Annemarie @ justalittlebitofbacon says
Adding lentils to meatballs is such a great idea! So many different ways you can use them – though I’m partial to the soup idea. And I love that your little one is chief tester here. I’m sure she was a hard customer. 🙂
Julia says
The soup recipe is coming this week 🙂 Stay tuned!
Sarah says
So, I’ve never eaten a meatball! Your turkey and lentil ones are so clever! I’ve been wanting to try a vegetarian meatball, and I love the idea of adding lentils to it! They’re so rich and meaty that I bet it would be awesome. I love the seasonings you used too- YUM
Julia says
I’m sure you can find a good vegetarian lentil meatball recipe. In fact, I was debating developing it for the blog also. I might do that
Brandy says
Meatballs are a staple in our house and I like the idea of adding lentils to stretch them further. I don’t have much experience with lentils and your recipe makes them look so easy to work with. I have a couple packages of turkey in the freezer that I can’t wait to experiment with now.
Julia says
Lentils are really easy! They are delicious but they are also great to add to pretty much anything as their flavour can blend into all the foods and disappear if needed. So, you could even add them to pancakes or cakes or cookies for extra protein and fibre
Courtney says
I am so trying this! We love adding more variety to our diet and I have tons of lentils in our house. My family will love this recipe!
Julia says
This is such a healthy and delicious recipe
Anna @ Crunchy Creamy Sweet says
I am always looking for new ways to enjoy lentils. Loving this idea for meatballs! Your suggestions sound so delicious, I will have to make a batch this weekend.
Julia says
I hope you try them!
Lisa | Garlic + Zest says
I am 100% in the lentil-lovers camp! I always have a few bags in the pantry because they’re so simple to whip up, though I usually make them as a side dish or in a salad — so you’ve intrigued me with your meatball recipe. What a great way to stretch a dinner. My daughter is grown and away in college, but I still make big meals and freeze them in batches so I don’t always have to be cooking every night. I can see parsing these meatballs out into several meals. Thank you!
Julia says
I always have a bag of frozen meatballs in case if I don’t have time to grocery shop. So easy to just whip up something delicious.
Albert says
Lentils are a staple in my kitchen as well, such an incredible source of protein, these meatballs sound amazingly good and healthy, you can use these in so many different recipes, great stuff
Julia says
I’m so glad to hear that many people love lentils. They are amazing!

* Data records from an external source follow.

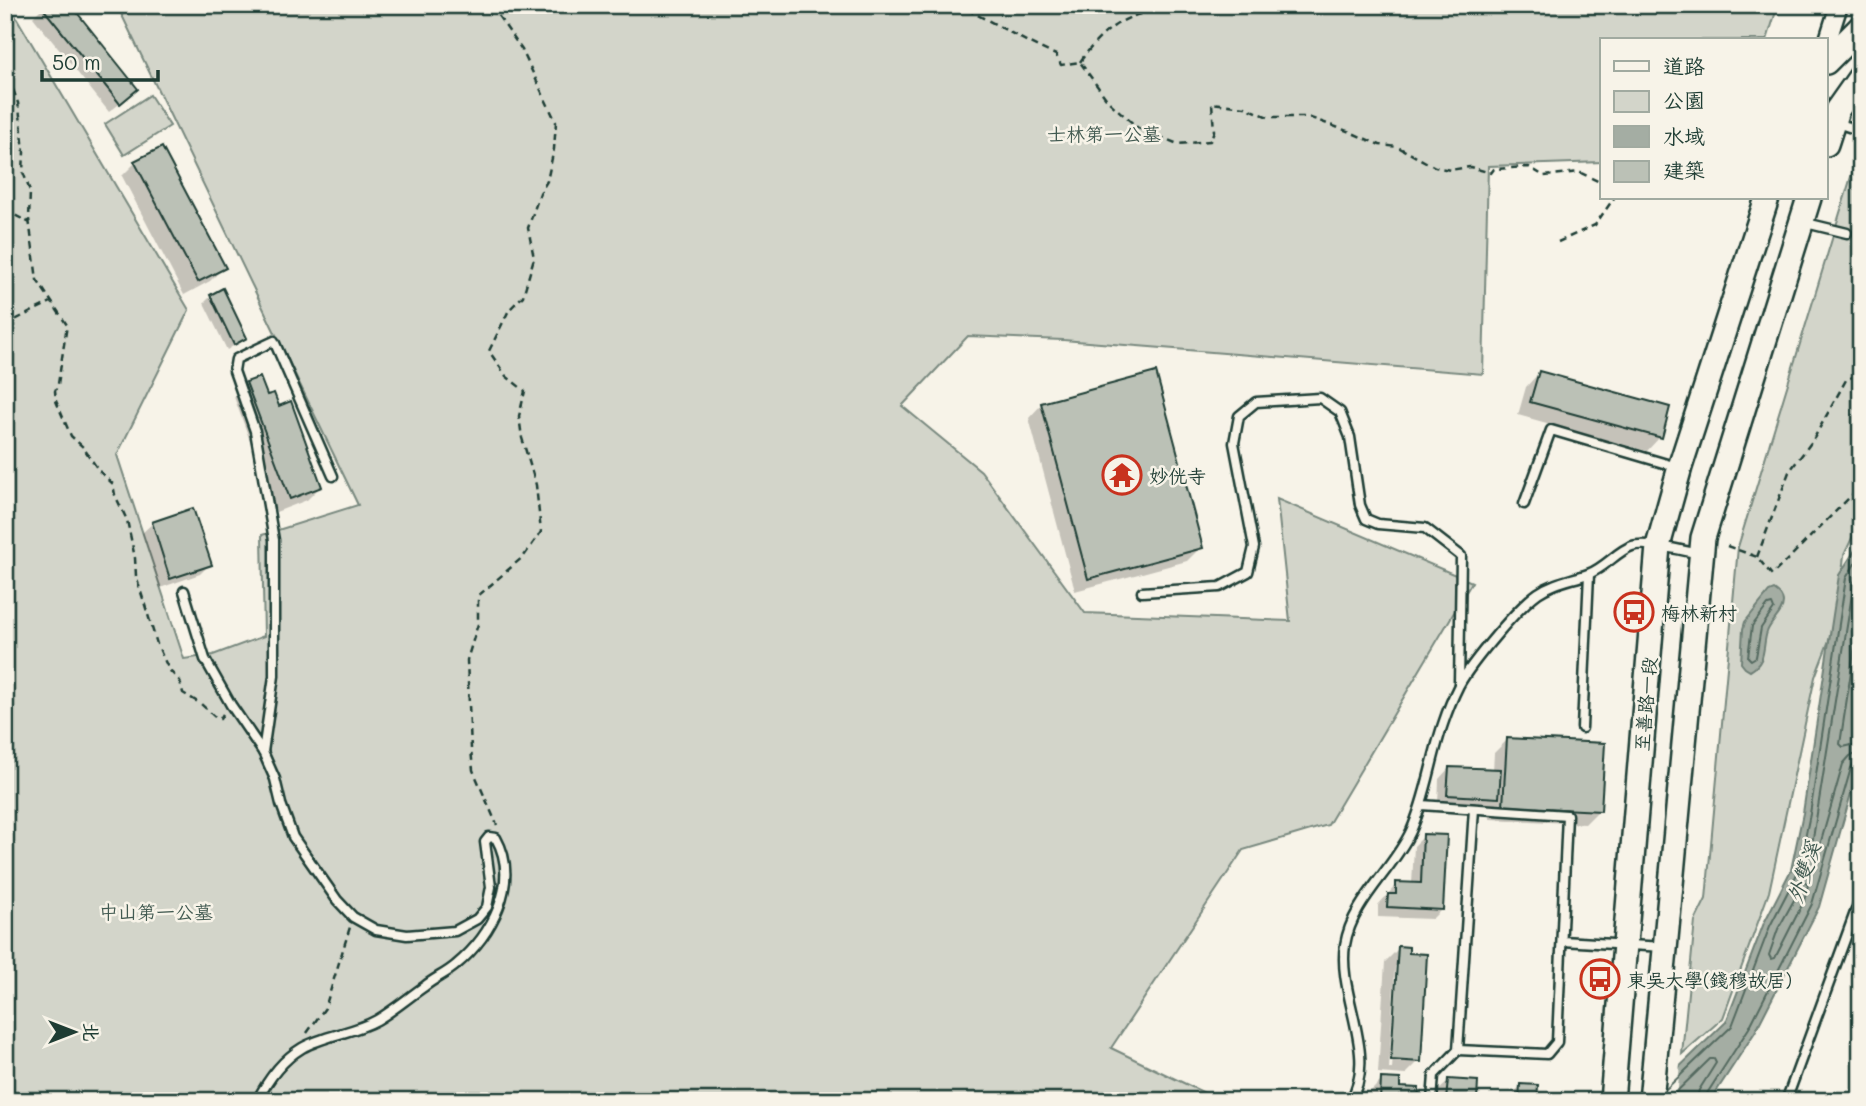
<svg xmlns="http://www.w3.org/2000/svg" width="1866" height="1106" viewBox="0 0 1866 1106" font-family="Mali,'LXGW WenKai TC',sans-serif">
	<rect width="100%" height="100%" fill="#f7f3e8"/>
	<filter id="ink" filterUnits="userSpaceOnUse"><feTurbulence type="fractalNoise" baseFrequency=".0143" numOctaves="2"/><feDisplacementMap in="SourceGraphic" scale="14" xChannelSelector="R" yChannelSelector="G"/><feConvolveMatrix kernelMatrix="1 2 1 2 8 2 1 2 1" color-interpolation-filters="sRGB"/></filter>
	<g filter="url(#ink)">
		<!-- green -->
		<g fill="#d3d5ca" stroke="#79897f" stroke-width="2">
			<path d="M5,5H9L189,310L117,455L184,659L213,655L264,636L262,535L358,505L117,5H1778L1767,40H1602V162L1488,166L1483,374L1063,340L968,336L902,406L981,471L1085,613L1290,621L1277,499L1472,582L1328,825L1243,850L1111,1048L1221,1101H5Z"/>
			<path d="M150,95L170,126L124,155L105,124Z"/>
			<path d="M1861,144V519L1844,555L1837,619L1815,677L1769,892L1723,1018L1682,1054L1695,921L1706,899L1738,547Z"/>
		</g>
		<!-- water -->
		<g fill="#a4ada3" stroke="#6f8077" stroke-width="2">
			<path d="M1861,541V758L1819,907L1755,1032L1710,1101H1644L1726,1022L1764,923L1791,870L1803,813L1839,575Z"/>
			<path d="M1774,590C1780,594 1783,597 1783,603C1783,614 1770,622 1767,632C1762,647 1767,662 1750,671L1745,668L1741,663L1743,629L1745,622L1769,592Z"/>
		</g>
		<!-- pier -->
		<path fill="#f7f3e8" d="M1680,1062L1677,1101H1641L1642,1098Z"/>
		<!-- shadow -->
		<g fill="#0003" fill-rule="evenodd">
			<path d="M45,5H69L126,99L109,112L33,17Z"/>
			<path d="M135,163L224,267L210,281L184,295L122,176Z"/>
			<path d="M211,296L245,338L227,350L204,303Z"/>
			<path d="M1539,373L1660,437L1647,451L1518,415L1526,387Z"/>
			<path d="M247,384L266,397L320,487L307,500L276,512L234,397Z"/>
			<path d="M1042,404L1201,547L1187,561L1075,591L1029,418Z"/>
			<path d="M153,523L210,564L200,574L160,588L142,533Z"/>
			<path d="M1508,739L1599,810L1585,824L1490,819L1491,804L1487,807L1438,805L1439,779L1449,768L1493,771L1494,753Z"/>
			<path d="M1424,836L1442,909L1432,919L1378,917V905L1397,884H1412L1414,846Z"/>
			<path d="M1399,948L1419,1061L1405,1075L1378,1073L1385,962ZM1395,966H1399L1392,1069H1389Z"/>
			<path d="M1382,1080L1398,1088L1417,1101H1368V1094Z"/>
			<path d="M1449,1081L1475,1101H1438V1091Z"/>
			<path d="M1521,1086L1536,1101H1514V1092Z"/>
		</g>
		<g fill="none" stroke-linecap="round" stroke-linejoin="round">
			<!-- shore -->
			<g stroke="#546a60" stroke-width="2">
				<path d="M1861,570L1854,582L1811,851L1813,854L1818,852L1843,764L1850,756L1861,753"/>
				<path d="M1772,604L1774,609L1761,628L1756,657L1751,660L1748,657L1752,626L1768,605Z"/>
				<path d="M1861,606L1840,744L1843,747L1861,743"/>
				<path d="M1804,882L1808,885L1804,901L1775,958L1771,959L1769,955L1778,929Z"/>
				<path d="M1665,1090L1732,1026L1770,926L1798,872L1810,814L1846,578L1861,554"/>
				<path d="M1667,1101L1710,1059H1714L1716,1063L1699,1090L1696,1101"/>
				<path d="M1705,1101L1706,1095L1749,1028L1812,904L1851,768L1854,763L1861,762"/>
			</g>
		</g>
		<!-- building -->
		<g fill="#bbc1b6" stroke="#1f3d34" stroke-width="2">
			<path d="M71,5L138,89L120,104L41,6Z"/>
			<path d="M162,147L226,268L198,282L134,161Z"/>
			<path d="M223,288L247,338L234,345L210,295Z"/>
			<path d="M1539,371L1670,407L1662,438L1530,402Z"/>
			<path d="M1156,372L1203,548L1088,579L1041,403Z"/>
			<path d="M260,377L267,395L274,393L279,406L291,401L322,487L290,499L246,382Z"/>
			<path d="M193,508L212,565L170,579L152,522Z"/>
			<path d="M1507,738L1605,743L1601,811L1503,806Z"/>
			<path d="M1449,767L1501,769L1499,798L1447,795Z"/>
			<path d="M1423,834L1447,835L1443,910L1387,907L1388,894H1396V882L1421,883Z"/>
			<path d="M1398,946L1409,947V953L1427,954L1421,1062L1391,1060Z"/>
			<path d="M1381,1078L1400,1079V1087L1419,1088L1418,1101H1380Z"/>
			<path d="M1448,1079L1478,1081L1477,1101H1446Z"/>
			<path d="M1520,1084L1538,1085L1537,1101H1519Z"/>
		</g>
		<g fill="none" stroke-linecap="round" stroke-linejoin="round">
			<!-- service casing -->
			<g stroke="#1f3d34" stroke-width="13">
				<g id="service">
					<path d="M1834,122L1861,131"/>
					<path d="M1802,222L1847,233"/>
					<path d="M1524,504L1551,430L1677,467"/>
					<path d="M184,591L205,659L231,705L263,752L275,779L281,804L293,837L337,900L353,917L376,930L407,935L455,931L477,919L487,907L491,887L485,842L489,837L496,838C521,883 491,936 456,965C447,973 435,978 425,986C409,997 394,1010 377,1020C354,1033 324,1035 302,1048C282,1060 267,1081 257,1101"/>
					<path d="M1142,592L1220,587L1248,572L1254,547L1234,443L1239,416L1256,402L1320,398L1340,412L1350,437L1360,505L1366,519L1378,524L1425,528L1461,556L1459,684"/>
					<path d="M1582,728L1589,574"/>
					<path d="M263,752L274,676V540L255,431L234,371L236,359L274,341L333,476"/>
					<path d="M1421,805L1567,815L1557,1042L1547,1054L1458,1050"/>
					<path d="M1562,941L1664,947"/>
					<path d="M1350,1101C1379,1056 1337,995 1345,945C1352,901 1393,870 1411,831C1426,798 1431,759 1443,724C1447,712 1453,697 1459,685C1472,662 1517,608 1538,593C1554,582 1571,580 1588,574C1605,568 1617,551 1632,546C1645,541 1686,551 1700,554"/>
					<path d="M1432,1101L1434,1075L1458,1050L1474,809"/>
					<path d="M1786,1101L1861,896"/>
				</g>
			</g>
			<!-- minor casing -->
			<g stroke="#1f3d34" stroke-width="21">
				<path id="minor" d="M1826,46L1839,5"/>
			</g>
			<!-- secondary casing -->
			<g stroke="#1f3d34" stroke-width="28">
				<g id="secondary">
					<path d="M1826,62L1861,27"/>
					<path d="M1826,144L1837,110L1861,76"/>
					<path d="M1612,1101L1658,546L1680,467L1767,198"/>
					<path d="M1651,1101L1703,538L1809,198"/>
				</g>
			</g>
			<!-- path -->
			<g stroke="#1f3d34" stroke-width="2.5" stroke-dasharray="7 5" stroke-linecap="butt">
				<path d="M494,5L497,14L522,50L556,122L554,149L547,181L540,193L528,228L534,258L530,272L523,296L509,310L489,351L506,376L525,391L519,416L522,438L536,485L541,532L524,556L478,596V624L467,660L471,749L473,770L497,825"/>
				<path d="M956,5C992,20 1021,41 1056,55L1061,65L1080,62L1108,101L1138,128L1178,144L1210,141L1214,131L1212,103L1245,107L1268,117H1308L1350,132L1380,145L1398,147L1435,167L1450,170L1470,167L1491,173L1494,169L1529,167L1544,176L1579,172L1602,183"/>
				<path d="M1080,62C1095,40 1115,20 1141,14C1153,11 1162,11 1174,5"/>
				<path d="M5,67L18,103L21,122L24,152L23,172L30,191L29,219L37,280L67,325L58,384L55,391L56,401L71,436L83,447L99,471L113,484L115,495L127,520L135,558L136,576L157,644L169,670L180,681L183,693L201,704L217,719H220L223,714"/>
				<path d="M5,210L30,223"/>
				<path d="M1558,242L1595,225L1614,198"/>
				<path d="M5,325L51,302"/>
				<path d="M1727,546L1757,557L1772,575L1855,492L1861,483"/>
				<path d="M1757,557L1789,472L1813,440L1846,380L1861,373"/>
				<path d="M307,1033L325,1008L350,927"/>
			</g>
			<!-- service -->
			<use href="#service" stroke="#f7f3e8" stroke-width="8"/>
			<!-- minor -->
			<use href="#minor" stroke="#f7f3e8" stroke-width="16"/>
			<!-- secondary -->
			<use href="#secondary" stroke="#f7f3e8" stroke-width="23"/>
		</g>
	</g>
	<!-- icons -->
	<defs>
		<g id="temple-ring" transform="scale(2.0125)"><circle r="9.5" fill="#f7f3e8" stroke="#c8321e" stroke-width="1.5"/><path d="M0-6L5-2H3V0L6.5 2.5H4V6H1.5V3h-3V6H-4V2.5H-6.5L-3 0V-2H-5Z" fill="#c8321e"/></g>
		<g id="bus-ring" transform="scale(2.0125)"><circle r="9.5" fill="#f7f3e8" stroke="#c8321e" stroke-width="1.5"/><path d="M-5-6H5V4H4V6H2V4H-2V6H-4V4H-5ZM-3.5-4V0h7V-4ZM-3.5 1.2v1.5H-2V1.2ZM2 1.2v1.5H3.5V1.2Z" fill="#c8321e"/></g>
	</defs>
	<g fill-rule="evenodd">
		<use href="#temple-ring" x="1122" y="475"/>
		<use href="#bus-ring" x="1634" y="612"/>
		<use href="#bus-ring" x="1600" y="979"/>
	</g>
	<g text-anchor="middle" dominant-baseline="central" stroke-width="5" stroke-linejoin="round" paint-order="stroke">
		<!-- park labels -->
		<g font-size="19" fill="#435b52" stroke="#f7f3e8">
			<text x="1104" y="133">士林第一公墓</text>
			<text x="156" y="911">中山第一公墓</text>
		</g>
		<!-- poi labels -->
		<g font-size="19" fill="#1f3d34" stroke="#f7f3e8" text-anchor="start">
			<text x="1149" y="475">妙侊寺</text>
			<text x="1661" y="612">梅林新村</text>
			<text x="1627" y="979">東吳大學(錢穆故居)</text>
		</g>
		<!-- street labels -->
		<g font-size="19" fill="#1f3d34" stroke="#f7f3e8">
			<text transform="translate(1645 704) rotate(-85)">至善路一段</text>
		</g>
		<!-- water labels -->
		<g font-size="21" font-style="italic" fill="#405950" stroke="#f7f3e8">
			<text transform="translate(1803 872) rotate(-72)">外雙溪</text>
		</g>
	</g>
	<!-- margin -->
	<rect width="1866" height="1106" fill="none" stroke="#f7f3e8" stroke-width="28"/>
	<rect x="14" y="14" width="1838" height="1078" fill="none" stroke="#1f3d34" stroke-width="2.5" filter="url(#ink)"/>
	<!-- legend -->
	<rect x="1600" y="38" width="228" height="161" fill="#f7f3e8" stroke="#a1aaa0" stroke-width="2"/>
	<rect x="1614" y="61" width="35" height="10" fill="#f7f3e8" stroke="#a1aaa0" stroke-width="2"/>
	<text x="1663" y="74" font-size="21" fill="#1f3d34">道路</text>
	<rect x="1614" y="91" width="35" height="21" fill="#d3d5ca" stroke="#a1aaa0" stroke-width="2"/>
	<text x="1663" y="108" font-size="21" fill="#1f3d34">公園</text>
	<rect x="1614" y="126" width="35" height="21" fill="#a4ada3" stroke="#a1aaa0" stroke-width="2"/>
	<text x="1663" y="144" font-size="21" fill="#1f3d34">水域</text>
	<rect x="1614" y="161" width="35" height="21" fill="#bbc1b6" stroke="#a1aaa0" stroke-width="2"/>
	<text x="1663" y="178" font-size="21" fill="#1f3d34">建築</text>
	<!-- north arrow -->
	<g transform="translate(74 1032) rotate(90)" stroke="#f7f3e8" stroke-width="5" paint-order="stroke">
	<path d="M0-5L12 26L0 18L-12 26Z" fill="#1f3d34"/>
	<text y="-10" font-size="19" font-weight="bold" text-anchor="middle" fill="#1f3d34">北</text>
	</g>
	<!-- scale -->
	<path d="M42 70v10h116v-10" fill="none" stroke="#1f3d34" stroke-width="3.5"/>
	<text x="52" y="70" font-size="21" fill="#1f3d34" stroke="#f7f3e8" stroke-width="5" paint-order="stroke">50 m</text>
</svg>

Gloria @ Homemade & Yummy says
Well we are lentil lovers too. Such are great ingredient to work with. The perfect meat alternative, and so healthy too. These meatballs sound like the perfect “sub” stuffing, but I would also have them over noodles, rice or potatoes too. Lots of wonderful ways to enjoy them. Ground turkey is great too….and often overlooked.
Julia says
Another lentil lover! I love buying my ground turkey at Costco
Kacey Joanette says
I still cannot get over these! My daughter loves them (she loves lentils, though.) However, my neighbours are so picky! Won’t even try anything with lentils. So the next time I made turkey-lentil meatballs I just didn’t tell them about the lentils until after their claims of “omg, so delicious!” Drives me batty, lol. Going to steal the idea of adding meatballs to soup 🙂 PS: I am still jealous of your photography skills!
Julia says
Oh, you are so sweet! Thank you so much for the kind words about my photos 🙂 I love your photography so much that your compliments mean a lot to me!!